KUALA LUMPUR (Aug 21): Shares of AMMB Holdings Bhd (KL:AMBANK) on Wednesday surged to its highest in more than decade as investors and analysts cheered better-than-expected results by the country’s sixth-largest bank by assets.
AMMB rose by as much as 20 sen or 4% to RM5.21. The stock closed at RM5.11, its highest since December 2013, giving the company a market capitalisation of RM16.94 billion. Trading volume totalled 19.77 million shares, more than triple the 200-day moving average.
While net profit for the first quarter ended June 30, 2024 (1QFY2025) was just slightly ahead and made up 28% of consensus full-year forecasts, analysts took note of the jump in net interest margin.
“We continue to note some encouraging developments in its expected numbers going forward,” including improvements in net credit costs and likely margin expansions, said Public Investment Bank which kept the stock on ‘trading buy’ call.
The rating means that the stock return is expected to exceed a relevant benchmark’s return by 5% or more over the next three months but the underlying fundamentals are not strong enough to warrant an ‘outperform’ call.
Shares of AMMB have climbed more than 27% year to date.

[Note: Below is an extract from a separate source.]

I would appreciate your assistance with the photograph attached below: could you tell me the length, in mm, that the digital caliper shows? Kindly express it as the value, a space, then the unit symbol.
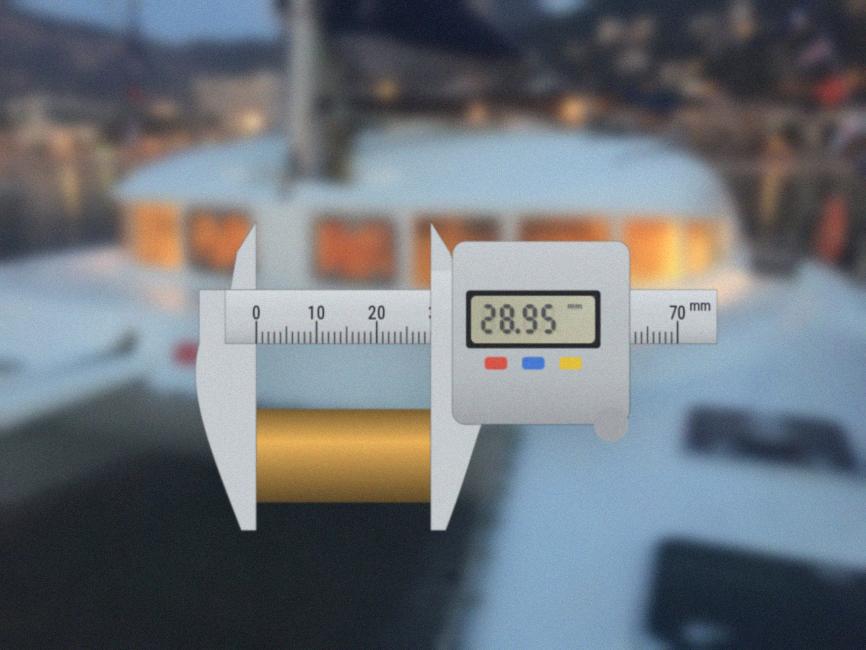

As direct proxies to economic growth, Malaysian banking stocks have staged a broad rally following release of stronger-than-expected gross domestic product data.
Analysts also remained bullish, with 14 out of 15 research houses having ‘buy’ calls on AMMB and only one ‘sell’ call. The consensus 12-month target price is RM5.43, according to Bloomberg, implying a potential return of 6.3% from its last price.
In particular, analysts took note of the jump in AMMB’s net interest margin (NIM) — a measure of profitability from interest charged on loans after paying returns on deposits — which may further improve in coming quarters as deposit competition eases.
“We see NIM widening slightly next quarter as management further optimizes its funding cost” while competition for fixed deposits remains “benign,” said Hong Leong Investment Bank.
AMMB’s NIM expanded 10 basis points quarter-on-quarter and 13 basis points on a year-on-year basis to 1.89% in 1QFY2025. That compares with the company’s own target of raising NIM to 1.9% for the entire FY2025.
“There is now convincing evidence of sustained lesser competition in the fixed deposit segment, with promotion rates normalizing” towards the 3.50%, said CIMB Securities.
Larger banks now offer one-year promotion rates at 3.6% compared with 3.9% early this year and a peak of 4.2% in 2023 and only some foreign banks and smaller Islamic and development banks market their fixed deposit rates at 3.8% or above, the house noted.
Further, credit costs — a measure of provisions for potential losses on loans and write off of bad loans — was also softer than expected in 1QFY2025 at only 11 basis points compared with the company’s own target of up to 35 basis points for FY2025.
AMMB is “actively working on recoveries from large defaulted accounts, which could provide some upside to credit costs,” with an overlay balance of RM541 million, or about 27% of total provisions, said RHB Investment Bank.